On Monday, Tesco officials confirmed customer accounts had been broken into over the weekend, resulting in fraudulent withdrawals from what was originally estimated to be 20,000 accounts. The bank did not reveal how much money was taken until Thursday. Tesco is a small bank with only about 2% of the UK’s total accounts
The bank has not revealed how the cybercriminals were able to break into accounts.

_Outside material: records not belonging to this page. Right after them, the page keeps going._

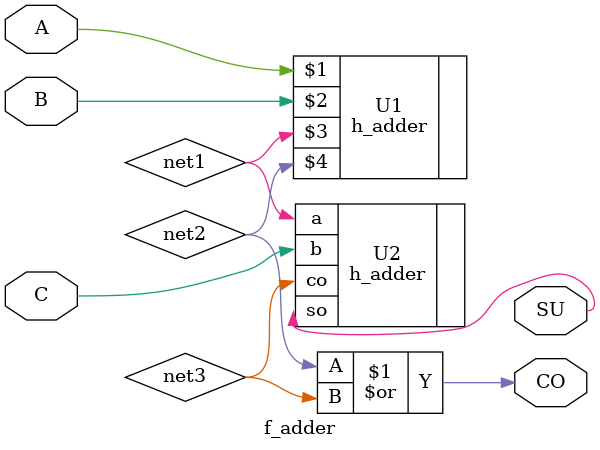
<source format=v>
module f_adder(A,B,C,CO,SU);
input A,B,C;
output CO,SU;
wire net1,net2,net3;
h_adder U1(A,B,net1,net2);
h_adder U2(.a(net1),.b(C),.so(SU),.co(net3));//不规则命名
    or U3(CO,net2,net3);
endmodule 
</source>
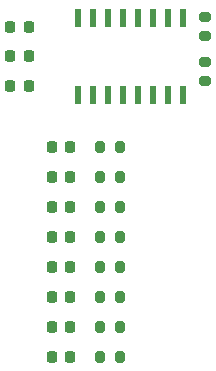
<source format=gbr>
%TF.GenerationSoftware,KiCad,Pcbnew,7.0.8*%
%TF.CreationDate,2023-10-11T21:25:33+02:00*%
%TF.ProjectId,test_sr,74657374-5f73-4722-9e6b-696361645f70,rev?*%
%TF.SameCoordinates,Original*%
%TF.FileFunction,Paste,Top*%
%TF.FilePolarity,Positive*%
%FSLAX46Y46*%
G04 Gerber Fmt 4.6, Leading zero omitted, Abs format (unit mm)*
G04 Created by KiCad (PCBNEW 7.0.8) date 2023-10-11 21:25:33*
%MOMM*%
%LPD*%
G01*
G04 APERTURE LIST*
G04 Aperture macros list*
%AMRoundRect*
0 Rectangle with rounded corners*
0 $1 Rounding radius*
0 $2 $3 $4 $5 $6 $7 $8 $9 X,Y pos of 4 corners*
0 Add a 4 corners polygon primitive as box body*
4,1,4,$2,$3,$4,$5,$6,$7,$8,$9,$2,$3,0*
0 Add four circle primitives for the rounded corners*
1,1,$1+$1,$2,$3*
1,1,$1+$1,$4,$5*
1,1,$1+$1,$6,$7*
1,1,$1+$1,$8,$9*
0 Add four rect primitives between the rounded corners*
20,1,$1+$1,$2,$3,$4,$5,0*
20,1,$1+$1,$4,$5,$6,$7,0*
20,1,$1+$1,$6,$7,$8,$9,0*
20,1,$1+$1,$8,$9,$2,$3,0*%
G04 Aperture macros list end*
%ADD10RoundRect,0.200000X0.275000X-0.200000X0.275000X0.200000X-0.275000X0.200000X-0.275000X-0.200000X0*%
%ADD11RoundRect,0.200000X-0.275000X0.200000X-0.275000X-0.200000X0.275000X-0.200000X0.275000X0.200000X0*%
%ADD12RoundRect,0.225000X0.225000X0.250000X-0.225000X0.250000X-0.225000X-0.250000X0.225000X-0.250000X0*%
%ADD13RoundRect,0.218750X0.218750X0.256250X-0.218750X0.256250X-0.218750X-0.256250X0.218750X-0.256250X0*%
%ADD14RoundRect,0.200000X-0.200000X-0.275000X0.200000X-0.275000X0.200000X0.275000X-0.200000X0.275000X0*%
%ADD15RoundRect,0.137500X0.137500X-0.662500X0.137500X0.662500X-0.137500X0.662500X-0.137500X-0.662500X0*%
G04 APERTURE END LIST*
D10*
%TO.C,R10*%
X62230000Y-50355000D03*
X62230000Y-48705000D03*
%TD*%
D11*
%TO.C,R9*%
X62230000Y-44895000D03*
X62230000Y-46545000D03*
%TD*%
D12*
%TO.C,C3*%
X47270000Y-45720000D03*
X45720000Y-45720000D03*
%TD*%
D13*
%TO.C,D7*%
X50800000Y-71120000D03*
X49225000Y-71120000D03*
%TD*%
D12*
%TO.C,C1*%
X47270000Y-50740000D03*
X45720000Y-50740000D03*
%TD*%
D13*
%TO.C,D2*%
X50800000Y-58420000D03*
X49225000Y-58420000D03*
%TD*%
D14*
%TO.C,R8*%
X53340000Y-73660000D03*
X54990000Y-73660000D03*
%TD*%
D13*
%TO.C,D6*%
X50800000Y-68580000D03*
X49225000Y-68580000D03*
%TD*%
D12*
%TO.C,C2*%
X47270000Y-48230000D03*
X45720000Y-48230000D03*
%TD*%
D14*
%TO.C,R5*%
X53340000Y-66040000D03*
X54990000Y-66040000D03*
%TD*%
%TO.C,R2*%
X53340000Y-58420000D03*
X54990000Y-58420000D03*
%TD*%
%TO.C,R3*%
X53340000Y-60960000D03*
X54990000Y-60960000D03*
%TD*%
%TO.C,R4*%
X53340000Y-63500000D03*
X54990000Y-63500000D03*
%TD*%
%TO.C,R6*%
X53340000Y-68580000D03*
X54990000Y-68580000D03*
%TD*%
D13*
%TO.C,D1*%
X50800000Y-55880000D03*
X49225000Y-55880000D03*
%TD*%
D14*
%TO.C,R7*%
X53340000Y-71120000D03*
X54990000Y-71120000D03*
%TD*%
D13*
%TO.C,D3*%
X50800000Y-60960000D03*
X49225000Y-60960000D03*
%TD*%
%TO.C,D8*%
X50800000Y-73660000D03*
X49225000Y-73660000D03*
%TD*%
%TO.C,D5*%
X50800000Y-66040000D03*
X49225000Y-66040000D03*
%TD*%
D15*
%TO.C,U1*%
X51435000Y-51510000D03*
X52705000Y-51510000D03*
X53975000Y-51510000D03*
X55245000Y-51510000D03*
X56515000Y-51510000D03*
X57785000Y-51510000D03*
X59055000Y-51510000D03*
X60325000Y-51510000D03*
X60325000Y-45010000D03*
X59055000Y-45010000D03*
X57785000Y-45010000D03*
X56515000Y-45010000D03*
X55245000Y-45010000D03*
X53975000Y-45010000D03*
X52705000Y-45010000D03*
X51435000Y-45010000D03*
%TD*%
D14*
%TO.C,R1*%
X53340000Y-55880000D03*
X54990000Y-55880000D03*
%TD*%
D13*
%TO.C,D4*%
X50800000Y-63500000D03*
X49225000Y-63500000D03*
%TD*%
M02*

</source>
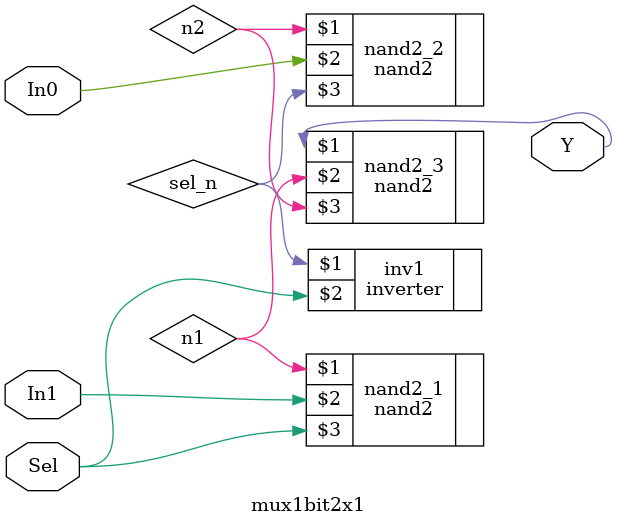
<source format=v>
`timescale 1ns / 1ps
module mux1bit2x1(
    output Y,
    input In0,
    input In1,
    input Sel
    );

	wire sel_n, n1, n2;
	
	inverter inv1(sel_n, Sel);
	 
	nand2 nand2_1(n1, In1, Sel);
	nand2 nand2_2(n2, In0, sel_n);	
	nand2 nand2_3(Y, n1, n2);

endmodule

</source>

The National Cyber Security Centre in Britain is helping Tesco investigate the incident.
Despite reassurances, cybersecurity in the financial sector appears to be on shaky ground. Banks worldwide have been under pressure to improve their security efforts since cybercriminals stole $81 million from Bangladesh Bank in February using fraudulent SWIFT wire transfers.
Banks commonly face cybersecurity threats, but the Bangledesh and Tesco heists appear to be the first times cybercriminals have actually succeeded in removing money from accounts, which is putting the financial sector on edge.
On Thursday, Britain's interior minister, Amber Rudd, told a Financial Conduct Authority conference the theft was a "threat to national security and undermines public trust in financial firms."
An August review and ranking of the security postures of thousands of global financial services companies by SecurityScorecard found 95% of the top 20 U.S. commercial banks by revenue have a network security grade of C or below.